The Atlantic strikes again: David Frum on colonial history

Regrettably, it seems David Frum has decided to weigh in on colonial history again in The Atlantic. The entire article is pretty garbage, not to mention self-contradictory, as historian Jeffrey Ostler points out. Here are some highlights.

David Frum apparently does not realize that the Bering Land Bridge theory is not the only theory nowadays about the peopling of the Americas, and archeological sites have been located that pre-date it:

The encounter between Europe and the Americas triggered one of the greatest demographic calamities in human history. The Americas were first inhabited by wanderers from Siberia. When the most recent ice age ended, the land bridge to Asia disappeared. There would be little contact between the two portions of humanity for thousands of years. When the worlds met again, after 1492, they infected each other in ways that proved much more deadly to the Americans than the other way around.

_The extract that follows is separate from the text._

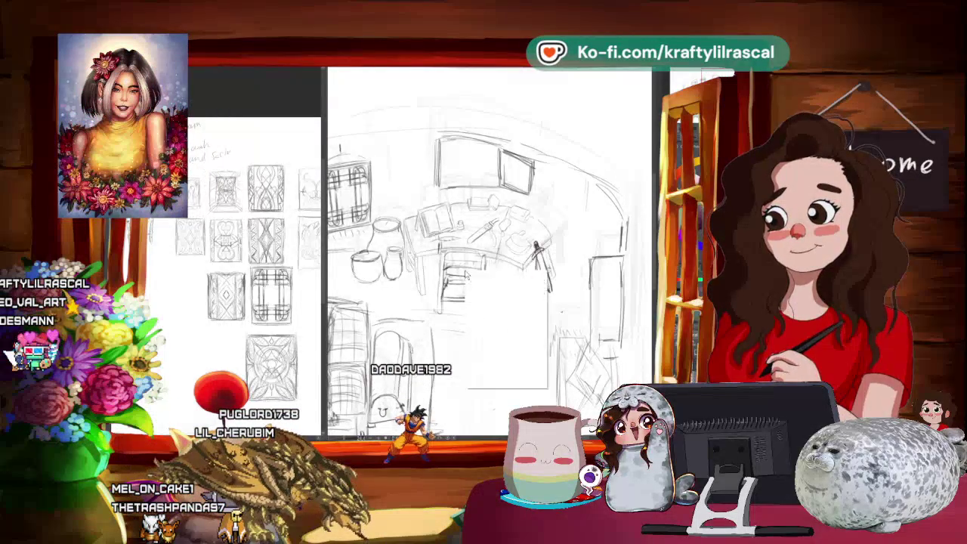
left_click(506, 328)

He also blames the Indigenous population collapse almost entirely on disease, ignoring the numerous studies that have seriously challenged or complicated this theory.

Here he argues that Canada was "thinly populated” prior to colonization, un-ironically echoing the “terra nullius” justification for colonialism used in past centuries:

The laws of Canada, its political institutions, its technology, its high culture, and its folkways were largely imported from across the Atlantic Ocean. How could it have been otherwise? Canada was a thinly populated place before the Europeans arrived, perhaps 500,000 people in the half continent from Newfoundland to British Columbia, from the southerly tip of Ontario to Baffin Island.

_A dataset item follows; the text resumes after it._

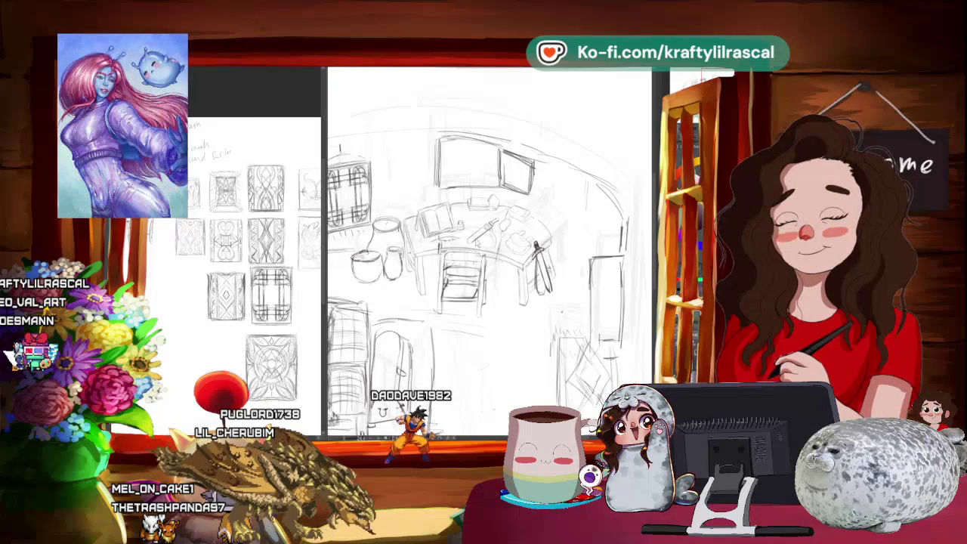
key("ctrl+minus")
key("ctrl+minus")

And he argues that colonialism was inevitable anyway:

Sooner or later, the Old World was going to discover the New. How might that encounter have gone differently in any remotely plausible way?

It apparently does not occur to him that there might have been any alternative to genocidal colonization. But it’s okay, because he argues that there was no genocide anyway, at least not in Canada:

Canadian history is unscarred by equivalents of the Trail of Tears or the Wounded Knee Massacre.

I mean technically this happened before Canada existed as a nation state, but Frum should really look up what happened to the Beothuk.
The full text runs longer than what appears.